EX-99.2 6 ef20014067_ex99-2.htm EXHIBIT 99.2
Exhibit 99.2

NOTICE TO HOLDERS OF
TABULA RASA HEALTHCARE, INC.
1.75% CONVERTIBLE SENIOR SUBORDINATED NOTES DUE 2026
OF
MERGER EVENT
EXECUTION OF SUPPLEMENTAL INDENTURE
FUNDAMENTAL CHANGE
MAKE-WHOLE FUNDAMENTAL CHANGE

CUSIP Number: 873379AA9 *
 
Repurchase rights in connection with this notice expire at 5:00 p.m. (New York City time) on December 6, 2023.
 
To the Holders of the 1.75% Convertible Senior Subordinated Notes due 2026 (the “Notes”) of Tabula Rasa HealthCare, Inc. (the “Company”):
 
The Company and U.S. Bank Trust Company, National Association (as successor-in-interest to U.S. Bank National Association), a national banking association organized under the laws of the United States, as trustee (the “Trustee”), are parties to that certain Indenture, dated as of February 12, 2019 (as supplemented or otherwise modified, the “Indenture”), concerning the Notes. This Notice is being delivered to the Holders and the Trustee for the Notes pursuant to Sections 14.03(b), 14.07(b), 14.10 and 15.02(c) of the Indenture. Capitalized terms used but not otherwise defined in this Notice have the meanings given to them in the Indenture.
 
Notice of Merger Event
 
The Company entered into an Agreement and Plan of Merger, dated as of August 5, 2023 (the “Merger Agreement”), by and among the Company, Locke Buyer, LLC, a Delaware limited liability company (“Parent”) and Locke Merger Sub, Inc., a Delaware corporation and a wholly owned subsidiary of Parent (“Merger Sub”), pursuant to which Merger Sub merged with and into the Company, with the Company surviving as a wholly owned subsidiary of Parent (the “Merger”). The Merger was consummated and became effective on November 3, 2023 (the “Effective Date”) and constitutes a Merger Event, a Fundamental Change, and a Make-Whole Fundamental Change. Holders’ option to require the Company to repurchase their Notes as a result of the Merger Event will expire at 5:00 p.m. (New York City time) on December 6, 2023 (the “Expiration Time”).

## Saved entries

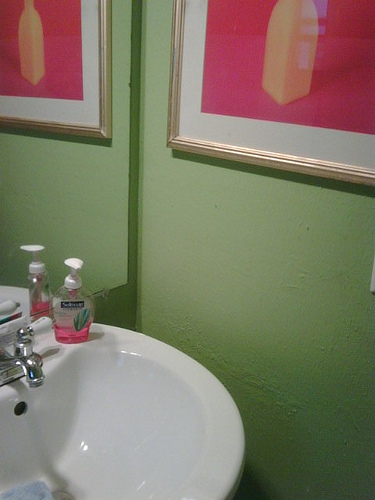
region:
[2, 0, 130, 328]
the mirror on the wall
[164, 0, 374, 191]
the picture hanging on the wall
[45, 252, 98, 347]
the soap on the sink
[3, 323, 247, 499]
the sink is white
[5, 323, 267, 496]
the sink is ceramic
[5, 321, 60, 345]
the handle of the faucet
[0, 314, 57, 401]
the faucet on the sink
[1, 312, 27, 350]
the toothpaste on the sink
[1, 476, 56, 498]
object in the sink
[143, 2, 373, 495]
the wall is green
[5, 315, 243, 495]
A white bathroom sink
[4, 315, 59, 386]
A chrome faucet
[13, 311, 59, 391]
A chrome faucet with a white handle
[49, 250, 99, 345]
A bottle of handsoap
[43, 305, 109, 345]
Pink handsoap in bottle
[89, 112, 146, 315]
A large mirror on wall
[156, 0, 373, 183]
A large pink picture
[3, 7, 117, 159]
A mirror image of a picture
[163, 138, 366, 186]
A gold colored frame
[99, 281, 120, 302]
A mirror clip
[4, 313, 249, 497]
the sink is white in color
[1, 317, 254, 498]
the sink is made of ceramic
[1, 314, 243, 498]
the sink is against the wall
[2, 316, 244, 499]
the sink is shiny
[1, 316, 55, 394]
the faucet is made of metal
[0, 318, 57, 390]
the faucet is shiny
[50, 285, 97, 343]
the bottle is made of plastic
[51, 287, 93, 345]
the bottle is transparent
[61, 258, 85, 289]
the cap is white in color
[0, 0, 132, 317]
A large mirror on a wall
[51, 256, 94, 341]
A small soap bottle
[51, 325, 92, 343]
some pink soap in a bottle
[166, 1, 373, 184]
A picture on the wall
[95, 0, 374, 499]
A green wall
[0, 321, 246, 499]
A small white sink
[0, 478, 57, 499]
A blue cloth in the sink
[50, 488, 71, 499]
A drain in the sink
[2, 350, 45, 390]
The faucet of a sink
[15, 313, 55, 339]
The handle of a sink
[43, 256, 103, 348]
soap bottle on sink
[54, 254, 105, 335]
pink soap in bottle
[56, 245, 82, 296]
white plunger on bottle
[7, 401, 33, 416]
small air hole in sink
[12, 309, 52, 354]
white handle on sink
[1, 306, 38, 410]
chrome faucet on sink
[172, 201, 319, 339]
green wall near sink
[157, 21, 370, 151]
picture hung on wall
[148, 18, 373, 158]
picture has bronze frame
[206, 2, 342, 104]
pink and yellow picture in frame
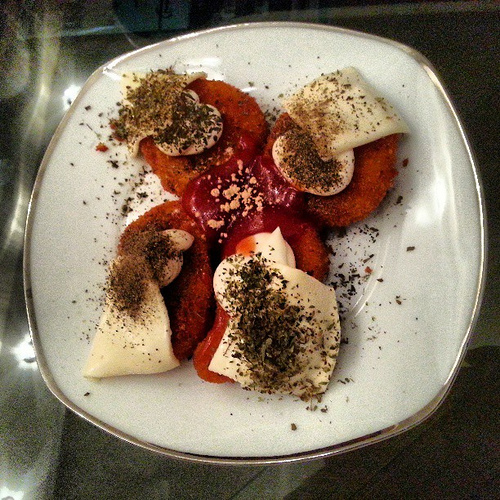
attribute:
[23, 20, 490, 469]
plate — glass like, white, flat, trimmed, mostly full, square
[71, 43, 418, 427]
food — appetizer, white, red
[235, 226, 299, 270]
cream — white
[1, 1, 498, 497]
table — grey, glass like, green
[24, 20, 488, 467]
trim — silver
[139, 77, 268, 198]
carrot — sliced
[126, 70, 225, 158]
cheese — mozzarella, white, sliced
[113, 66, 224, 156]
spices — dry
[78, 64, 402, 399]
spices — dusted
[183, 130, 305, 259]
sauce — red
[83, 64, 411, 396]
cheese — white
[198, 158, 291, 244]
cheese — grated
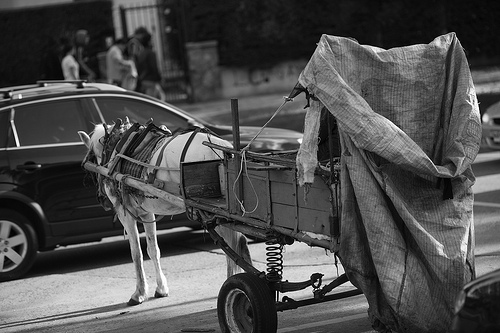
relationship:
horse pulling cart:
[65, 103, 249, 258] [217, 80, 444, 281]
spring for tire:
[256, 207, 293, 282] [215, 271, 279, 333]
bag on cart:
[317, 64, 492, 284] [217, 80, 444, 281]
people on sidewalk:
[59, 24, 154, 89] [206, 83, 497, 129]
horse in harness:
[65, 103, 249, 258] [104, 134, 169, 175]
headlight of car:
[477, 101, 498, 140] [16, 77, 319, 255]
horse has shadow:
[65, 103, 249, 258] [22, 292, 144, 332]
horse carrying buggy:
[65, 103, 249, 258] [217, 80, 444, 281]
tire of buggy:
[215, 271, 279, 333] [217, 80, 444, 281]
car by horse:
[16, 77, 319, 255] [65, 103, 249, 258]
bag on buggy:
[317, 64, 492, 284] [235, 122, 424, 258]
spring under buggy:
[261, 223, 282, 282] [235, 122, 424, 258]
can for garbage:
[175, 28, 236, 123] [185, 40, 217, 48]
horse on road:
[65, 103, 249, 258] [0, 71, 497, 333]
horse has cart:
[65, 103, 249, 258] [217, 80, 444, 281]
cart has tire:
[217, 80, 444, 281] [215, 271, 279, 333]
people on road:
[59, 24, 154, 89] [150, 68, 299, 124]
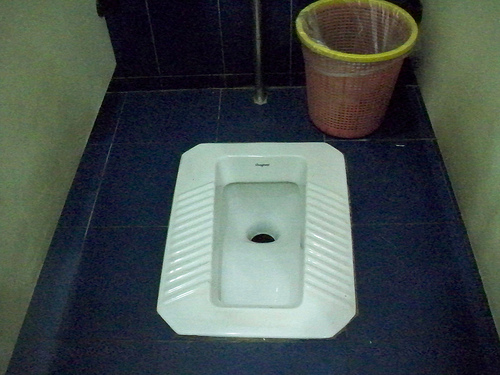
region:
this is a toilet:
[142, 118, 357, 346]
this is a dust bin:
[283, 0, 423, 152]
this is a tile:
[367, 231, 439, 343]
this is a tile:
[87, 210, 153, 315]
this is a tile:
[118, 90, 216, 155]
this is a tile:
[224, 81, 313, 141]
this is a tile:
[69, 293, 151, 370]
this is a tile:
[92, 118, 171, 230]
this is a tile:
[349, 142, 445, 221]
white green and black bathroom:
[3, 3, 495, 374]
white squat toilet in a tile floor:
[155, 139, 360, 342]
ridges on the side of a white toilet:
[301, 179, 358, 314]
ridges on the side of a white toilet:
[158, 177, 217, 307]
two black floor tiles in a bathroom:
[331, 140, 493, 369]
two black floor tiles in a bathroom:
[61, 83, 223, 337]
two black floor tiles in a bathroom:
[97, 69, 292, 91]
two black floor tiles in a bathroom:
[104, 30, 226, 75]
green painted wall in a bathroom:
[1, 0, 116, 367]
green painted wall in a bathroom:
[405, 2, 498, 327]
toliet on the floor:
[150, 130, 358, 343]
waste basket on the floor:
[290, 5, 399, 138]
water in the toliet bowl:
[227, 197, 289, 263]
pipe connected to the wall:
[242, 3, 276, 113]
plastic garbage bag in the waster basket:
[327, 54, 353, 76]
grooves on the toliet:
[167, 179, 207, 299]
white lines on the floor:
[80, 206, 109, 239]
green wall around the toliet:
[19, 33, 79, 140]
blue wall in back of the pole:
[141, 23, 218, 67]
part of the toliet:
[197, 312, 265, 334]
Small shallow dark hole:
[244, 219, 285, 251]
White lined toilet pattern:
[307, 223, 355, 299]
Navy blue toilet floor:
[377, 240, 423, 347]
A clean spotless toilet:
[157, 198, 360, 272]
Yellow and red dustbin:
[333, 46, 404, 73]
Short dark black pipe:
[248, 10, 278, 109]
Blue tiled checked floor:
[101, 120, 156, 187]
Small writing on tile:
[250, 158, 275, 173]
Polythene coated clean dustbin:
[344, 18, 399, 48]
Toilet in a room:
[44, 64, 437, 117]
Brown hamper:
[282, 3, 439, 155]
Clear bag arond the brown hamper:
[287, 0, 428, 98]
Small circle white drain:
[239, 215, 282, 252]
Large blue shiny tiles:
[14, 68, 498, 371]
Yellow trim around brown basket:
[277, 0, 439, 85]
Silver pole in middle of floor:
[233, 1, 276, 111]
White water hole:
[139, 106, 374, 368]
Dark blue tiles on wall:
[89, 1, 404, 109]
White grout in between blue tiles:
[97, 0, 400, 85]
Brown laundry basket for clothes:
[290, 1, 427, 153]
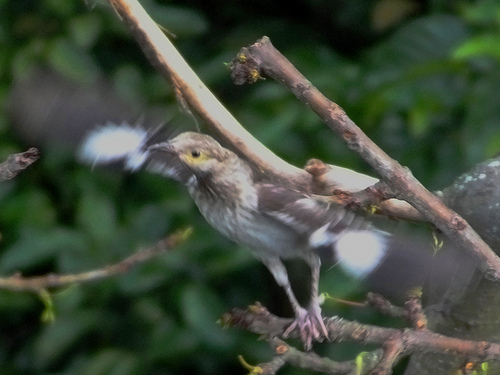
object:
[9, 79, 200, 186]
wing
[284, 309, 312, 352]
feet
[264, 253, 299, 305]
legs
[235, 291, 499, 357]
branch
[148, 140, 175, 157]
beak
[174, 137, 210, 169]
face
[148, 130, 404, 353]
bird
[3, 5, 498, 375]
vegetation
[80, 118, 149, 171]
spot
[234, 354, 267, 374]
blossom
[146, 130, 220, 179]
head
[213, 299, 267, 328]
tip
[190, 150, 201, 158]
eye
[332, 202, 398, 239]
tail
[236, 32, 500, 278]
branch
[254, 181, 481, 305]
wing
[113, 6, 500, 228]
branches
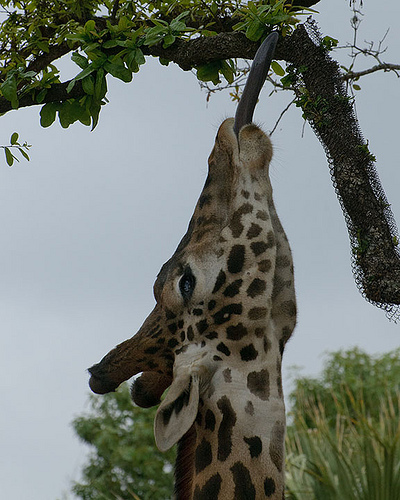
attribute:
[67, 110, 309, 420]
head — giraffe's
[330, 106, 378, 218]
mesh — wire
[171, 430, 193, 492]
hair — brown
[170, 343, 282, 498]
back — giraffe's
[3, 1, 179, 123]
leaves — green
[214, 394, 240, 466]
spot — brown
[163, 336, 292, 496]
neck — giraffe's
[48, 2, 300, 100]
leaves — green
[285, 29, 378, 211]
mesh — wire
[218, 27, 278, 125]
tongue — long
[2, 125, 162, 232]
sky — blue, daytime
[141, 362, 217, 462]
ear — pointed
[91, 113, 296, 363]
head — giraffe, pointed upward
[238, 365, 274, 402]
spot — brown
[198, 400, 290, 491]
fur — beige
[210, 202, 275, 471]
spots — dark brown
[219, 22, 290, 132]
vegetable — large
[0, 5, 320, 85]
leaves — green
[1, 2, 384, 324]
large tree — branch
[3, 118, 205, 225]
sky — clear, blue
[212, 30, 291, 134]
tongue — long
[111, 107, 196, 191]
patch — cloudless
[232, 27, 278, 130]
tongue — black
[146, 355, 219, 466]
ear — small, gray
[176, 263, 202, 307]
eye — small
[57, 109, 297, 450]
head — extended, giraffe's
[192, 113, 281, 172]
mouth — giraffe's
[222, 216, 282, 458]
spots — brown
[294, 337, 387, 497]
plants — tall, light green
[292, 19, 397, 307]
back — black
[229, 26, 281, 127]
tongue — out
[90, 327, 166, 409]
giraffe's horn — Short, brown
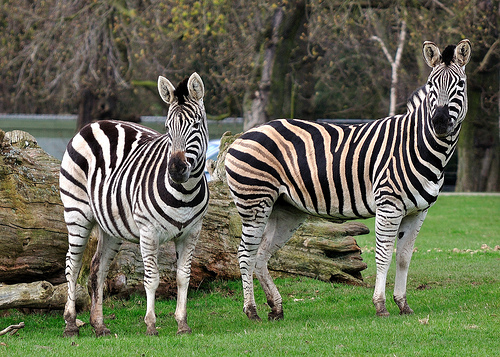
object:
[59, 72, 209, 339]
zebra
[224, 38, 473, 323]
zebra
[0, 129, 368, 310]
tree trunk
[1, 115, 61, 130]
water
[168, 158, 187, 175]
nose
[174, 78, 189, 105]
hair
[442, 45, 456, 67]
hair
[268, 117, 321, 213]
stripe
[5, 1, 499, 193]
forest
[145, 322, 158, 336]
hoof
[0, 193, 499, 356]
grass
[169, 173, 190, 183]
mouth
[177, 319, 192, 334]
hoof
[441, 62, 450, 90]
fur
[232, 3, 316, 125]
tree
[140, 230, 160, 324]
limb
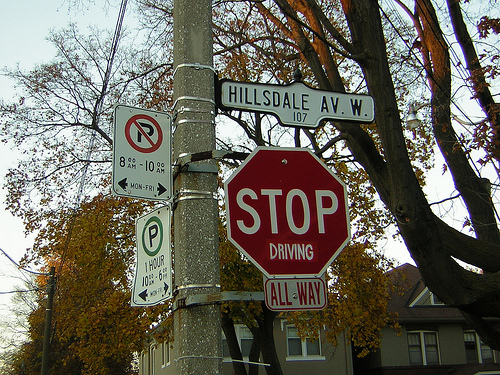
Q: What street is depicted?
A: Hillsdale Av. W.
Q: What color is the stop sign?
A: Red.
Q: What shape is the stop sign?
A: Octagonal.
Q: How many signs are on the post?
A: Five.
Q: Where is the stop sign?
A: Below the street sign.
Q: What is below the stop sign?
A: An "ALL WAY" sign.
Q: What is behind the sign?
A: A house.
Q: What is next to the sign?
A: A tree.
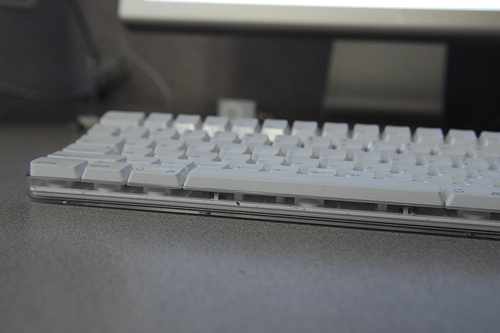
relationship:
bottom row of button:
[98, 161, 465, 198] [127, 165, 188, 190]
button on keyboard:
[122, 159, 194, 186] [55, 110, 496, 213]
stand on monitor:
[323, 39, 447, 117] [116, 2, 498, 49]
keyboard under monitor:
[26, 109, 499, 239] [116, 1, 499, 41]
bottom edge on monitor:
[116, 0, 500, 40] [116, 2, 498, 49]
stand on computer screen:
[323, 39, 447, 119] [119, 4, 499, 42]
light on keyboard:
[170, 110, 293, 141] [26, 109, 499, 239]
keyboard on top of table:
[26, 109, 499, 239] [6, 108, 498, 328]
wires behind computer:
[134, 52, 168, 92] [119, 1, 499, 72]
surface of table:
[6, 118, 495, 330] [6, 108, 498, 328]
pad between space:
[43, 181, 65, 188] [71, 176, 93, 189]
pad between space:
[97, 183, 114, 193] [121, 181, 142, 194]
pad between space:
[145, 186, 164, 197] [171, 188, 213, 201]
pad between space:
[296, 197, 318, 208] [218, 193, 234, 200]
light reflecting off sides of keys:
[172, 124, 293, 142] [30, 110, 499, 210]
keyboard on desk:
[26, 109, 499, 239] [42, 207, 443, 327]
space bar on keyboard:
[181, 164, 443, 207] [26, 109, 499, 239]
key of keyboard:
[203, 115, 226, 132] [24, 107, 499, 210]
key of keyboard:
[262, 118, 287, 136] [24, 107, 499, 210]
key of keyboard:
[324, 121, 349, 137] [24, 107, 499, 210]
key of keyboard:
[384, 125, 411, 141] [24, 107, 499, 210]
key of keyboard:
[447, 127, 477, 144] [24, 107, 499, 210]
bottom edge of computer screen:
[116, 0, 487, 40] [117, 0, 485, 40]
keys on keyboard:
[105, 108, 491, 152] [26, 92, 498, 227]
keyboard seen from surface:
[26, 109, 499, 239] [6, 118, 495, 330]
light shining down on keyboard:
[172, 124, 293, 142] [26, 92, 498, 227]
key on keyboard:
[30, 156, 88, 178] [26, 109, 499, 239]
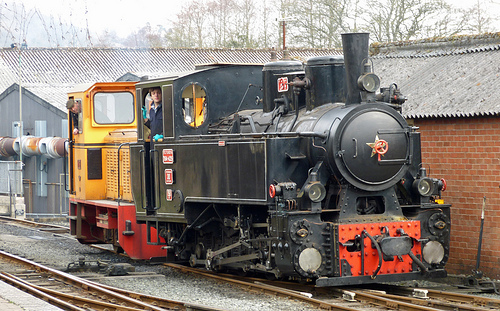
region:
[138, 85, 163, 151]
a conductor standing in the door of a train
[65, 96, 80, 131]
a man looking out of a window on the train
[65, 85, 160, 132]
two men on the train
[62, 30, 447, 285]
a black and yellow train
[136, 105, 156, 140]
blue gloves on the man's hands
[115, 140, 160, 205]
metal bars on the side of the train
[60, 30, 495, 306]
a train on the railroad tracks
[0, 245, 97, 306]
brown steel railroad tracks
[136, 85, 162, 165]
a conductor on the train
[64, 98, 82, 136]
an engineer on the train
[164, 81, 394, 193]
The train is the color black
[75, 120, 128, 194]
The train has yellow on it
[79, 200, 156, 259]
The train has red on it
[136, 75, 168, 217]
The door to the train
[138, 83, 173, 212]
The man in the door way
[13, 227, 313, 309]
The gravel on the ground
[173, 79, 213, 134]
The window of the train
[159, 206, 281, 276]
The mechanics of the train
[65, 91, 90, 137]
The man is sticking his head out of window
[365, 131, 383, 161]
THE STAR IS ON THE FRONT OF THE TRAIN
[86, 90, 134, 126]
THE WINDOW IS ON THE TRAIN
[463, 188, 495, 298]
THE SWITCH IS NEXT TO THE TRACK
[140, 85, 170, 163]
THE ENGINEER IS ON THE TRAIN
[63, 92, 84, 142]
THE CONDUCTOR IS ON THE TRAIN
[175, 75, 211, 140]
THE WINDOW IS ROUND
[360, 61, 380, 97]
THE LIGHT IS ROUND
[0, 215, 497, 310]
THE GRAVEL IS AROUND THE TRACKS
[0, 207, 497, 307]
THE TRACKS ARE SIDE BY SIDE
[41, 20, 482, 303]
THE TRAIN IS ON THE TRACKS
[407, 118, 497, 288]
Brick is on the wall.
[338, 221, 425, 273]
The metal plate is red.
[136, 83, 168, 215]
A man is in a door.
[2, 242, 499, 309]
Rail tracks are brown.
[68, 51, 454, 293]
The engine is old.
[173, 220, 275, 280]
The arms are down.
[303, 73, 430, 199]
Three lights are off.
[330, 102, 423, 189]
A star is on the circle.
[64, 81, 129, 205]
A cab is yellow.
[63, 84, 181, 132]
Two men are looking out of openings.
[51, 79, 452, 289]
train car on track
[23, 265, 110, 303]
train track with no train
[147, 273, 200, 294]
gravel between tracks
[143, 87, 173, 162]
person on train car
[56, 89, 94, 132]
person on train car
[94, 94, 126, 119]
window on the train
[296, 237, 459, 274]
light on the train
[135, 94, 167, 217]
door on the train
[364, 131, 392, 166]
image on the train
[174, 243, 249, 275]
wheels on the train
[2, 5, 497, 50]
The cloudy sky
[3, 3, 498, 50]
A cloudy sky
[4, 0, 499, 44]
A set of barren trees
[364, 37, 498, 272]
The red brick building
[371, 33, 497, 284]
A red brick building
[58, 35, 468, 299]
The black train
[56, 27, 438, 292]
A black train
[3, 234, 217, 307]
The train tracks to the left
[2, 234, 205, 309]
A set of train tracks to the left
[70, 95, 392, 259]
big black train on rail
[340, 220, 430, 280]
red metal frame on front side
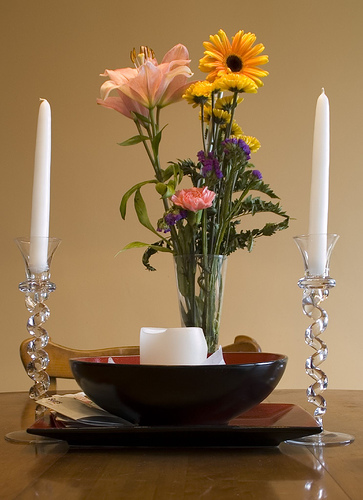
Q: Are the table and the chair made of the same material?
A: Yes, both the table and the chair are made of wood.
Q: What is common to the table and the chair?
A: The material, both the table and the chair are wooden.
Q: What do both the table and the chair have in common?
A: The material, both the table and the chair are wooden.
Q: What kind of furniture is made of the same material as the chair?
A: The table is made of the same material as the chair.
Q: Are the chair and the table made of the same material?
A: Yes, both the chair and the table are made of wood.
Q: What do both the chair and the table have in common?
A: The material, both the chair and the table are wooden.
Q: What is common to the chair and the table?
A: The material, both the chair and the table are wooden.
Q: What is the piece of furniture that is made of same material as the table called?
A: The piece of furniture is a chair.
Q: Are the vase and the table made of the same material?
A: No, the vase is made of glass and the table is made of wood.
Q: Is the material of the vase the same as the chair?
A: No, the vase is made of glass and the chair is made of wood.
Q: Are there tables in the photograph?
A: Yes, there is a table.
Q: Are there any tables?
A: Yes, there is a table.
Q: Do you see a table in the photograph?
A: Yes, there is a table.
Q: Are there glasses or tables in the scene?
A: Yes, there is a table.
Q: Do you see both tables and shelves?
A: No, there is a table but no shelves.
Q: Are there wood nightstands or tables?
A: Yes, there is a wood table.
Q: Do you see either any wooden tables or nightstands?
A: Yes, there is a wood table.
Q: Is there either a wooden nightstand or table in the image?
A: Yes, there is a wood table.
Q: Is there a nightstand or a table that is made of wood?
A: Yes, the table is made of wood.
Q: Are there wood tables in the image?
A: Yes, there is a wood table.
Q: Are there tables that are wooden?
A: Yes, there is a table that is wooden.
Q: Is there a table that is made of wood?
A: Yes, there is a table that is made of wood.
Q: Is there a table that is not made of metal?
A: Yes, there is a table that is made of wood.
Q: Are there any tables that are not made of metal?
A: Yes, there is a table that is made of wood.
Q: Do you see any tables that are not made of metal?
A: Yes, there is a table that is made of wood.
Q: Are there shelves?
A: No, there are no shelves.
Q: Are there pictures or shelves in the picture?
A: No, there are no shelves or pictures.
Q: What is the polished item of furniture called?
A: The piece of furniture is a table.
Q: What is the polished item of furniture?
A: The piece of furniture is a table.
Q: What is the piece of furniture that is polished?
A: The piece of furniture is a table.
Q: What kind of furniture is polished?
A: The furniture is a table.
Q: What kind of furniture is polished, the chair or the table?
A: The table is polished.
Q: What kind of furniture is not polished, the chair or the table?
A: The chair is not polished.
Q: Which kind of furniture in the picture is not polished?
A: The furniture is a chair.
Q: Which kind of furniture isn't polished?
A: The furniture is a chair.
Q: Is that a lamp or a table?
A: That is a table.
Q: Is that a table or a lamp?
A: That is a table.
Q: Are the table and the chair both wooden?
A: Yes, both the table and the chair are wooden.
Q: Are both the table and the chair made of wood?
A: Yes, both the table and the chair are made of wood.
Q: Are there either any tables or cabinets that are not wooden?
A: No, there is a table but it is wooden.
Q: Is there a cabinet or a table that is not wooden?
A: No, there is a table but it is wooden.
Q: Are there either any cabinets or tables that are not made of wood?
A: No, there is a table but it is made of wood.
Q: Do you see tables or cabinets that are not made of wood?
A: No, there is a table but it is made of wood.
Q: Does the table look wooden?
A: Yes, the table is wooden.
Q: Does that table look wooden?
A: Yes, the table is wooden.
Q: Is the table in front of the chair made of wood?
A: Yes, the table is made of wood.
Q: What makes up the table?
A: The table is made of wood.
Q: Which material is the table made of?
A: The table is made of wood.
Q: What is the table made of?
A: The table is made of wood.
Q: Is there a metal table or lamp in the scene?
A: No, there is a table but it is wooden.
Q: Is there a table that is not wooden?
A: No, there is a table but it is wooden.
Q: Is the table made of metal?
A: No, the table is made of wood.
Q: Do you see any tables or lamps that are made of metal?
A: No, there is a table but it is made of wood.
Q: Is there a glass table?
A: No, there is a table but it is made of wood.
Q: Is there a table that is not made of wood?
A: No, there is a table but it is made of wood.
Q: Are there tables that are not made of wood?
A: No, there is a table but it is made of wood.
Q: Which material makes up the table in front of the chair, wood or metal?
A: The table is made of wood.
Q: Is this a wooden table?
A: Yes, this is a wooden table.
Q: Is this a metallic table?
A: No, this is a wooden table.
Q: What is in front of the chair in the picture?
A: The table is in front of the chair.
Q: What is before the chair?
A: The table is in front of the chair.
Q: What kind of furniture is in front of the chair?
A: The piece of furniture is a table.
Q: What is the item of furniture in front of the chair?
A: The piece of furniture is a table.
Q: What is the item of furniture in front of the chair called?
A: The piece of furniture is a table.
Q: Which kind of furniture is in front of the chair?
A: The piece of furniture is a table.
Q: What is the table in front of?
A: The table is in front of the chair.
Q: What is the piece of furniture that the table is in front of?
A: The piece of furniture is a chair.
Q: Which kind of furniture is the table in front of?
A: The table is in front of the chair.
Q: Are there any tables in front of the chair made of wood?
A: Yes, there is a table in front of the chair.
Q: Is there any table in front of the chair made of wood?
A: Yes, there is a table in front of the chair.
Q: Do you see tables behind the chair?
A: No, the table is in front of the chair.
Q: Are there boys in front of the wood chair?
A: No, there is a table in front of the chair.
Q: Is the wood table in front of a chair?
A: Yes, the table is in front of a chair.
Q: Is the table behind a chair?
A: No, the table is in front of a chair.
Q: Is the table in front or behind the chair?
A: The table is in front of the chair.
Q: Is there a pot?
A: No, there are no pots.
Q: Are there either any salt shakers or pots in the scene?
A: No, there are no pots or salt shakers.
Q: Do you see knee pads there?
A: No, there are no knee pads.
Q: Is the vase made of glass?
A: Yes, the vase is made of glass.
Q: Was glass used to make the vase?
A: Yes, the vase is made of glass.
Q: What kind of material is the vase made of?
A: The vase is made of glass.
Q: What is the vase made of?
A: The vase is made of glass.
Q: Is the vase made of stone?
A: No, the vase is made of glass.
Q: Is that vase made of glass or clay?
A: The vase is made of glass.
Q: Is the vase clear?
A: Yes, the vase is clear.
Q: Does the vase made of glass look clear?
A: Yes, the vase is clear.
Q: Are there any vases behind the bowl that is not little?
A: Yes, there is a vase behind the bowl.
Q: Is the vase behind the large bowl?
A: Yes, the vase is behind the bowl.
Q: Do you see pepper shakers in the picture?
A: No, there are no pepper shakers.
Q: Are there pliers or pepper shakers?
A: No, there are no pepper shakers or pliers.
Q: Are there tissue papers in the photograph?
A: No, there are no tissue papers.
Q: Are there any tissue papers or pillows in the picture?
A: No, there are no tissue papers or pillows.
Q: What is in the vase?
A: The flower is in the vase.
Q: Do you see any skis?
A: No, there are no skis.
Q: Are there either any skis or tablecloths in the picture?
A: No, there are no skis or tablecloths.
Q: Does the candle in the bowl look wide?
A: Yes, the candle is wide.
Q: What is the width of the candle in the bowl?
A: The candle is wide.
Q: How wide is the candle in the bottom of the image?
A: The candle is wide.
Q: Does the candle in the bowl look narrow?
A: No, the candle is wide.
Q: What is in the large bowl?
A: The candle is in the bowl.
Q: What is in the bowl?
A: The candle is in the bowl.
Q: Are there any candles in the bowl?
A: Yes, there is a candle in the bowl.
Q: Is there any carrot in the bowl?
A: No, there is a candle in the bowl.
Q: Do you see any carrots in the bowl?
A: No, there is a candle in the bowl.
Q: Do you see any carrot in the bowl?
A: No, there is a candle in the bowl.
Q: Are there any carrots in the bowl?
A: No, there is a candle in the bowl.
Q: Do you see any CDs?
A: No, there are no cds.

## Required work
Please reproduce word for word the passage of the notice to noteholders above, starting with "The Company and" and going on through "in the Indenture.".

## Answer space
The Company and U.S. Bank Trust Company, National Association (as successor-in-interest to U.S. Bank National Association), a national banking association organized under the laws of the United States, as trustee (the “Trustee”), are parties to that certain Indenture, dated as of February 12, 2019 (as supplemented or otherwise modified, the “Indenture”), concerning the Notes. This Notice is being delivered to the Holders and the Trustee for the Notes pursuant to Sections 14.03(b), 14.07(b), 14.10 and 15.02(c) of the Indenture. Capitalized terms used but not otherwise defined in this Notice have the meanings given to them in the Indenture.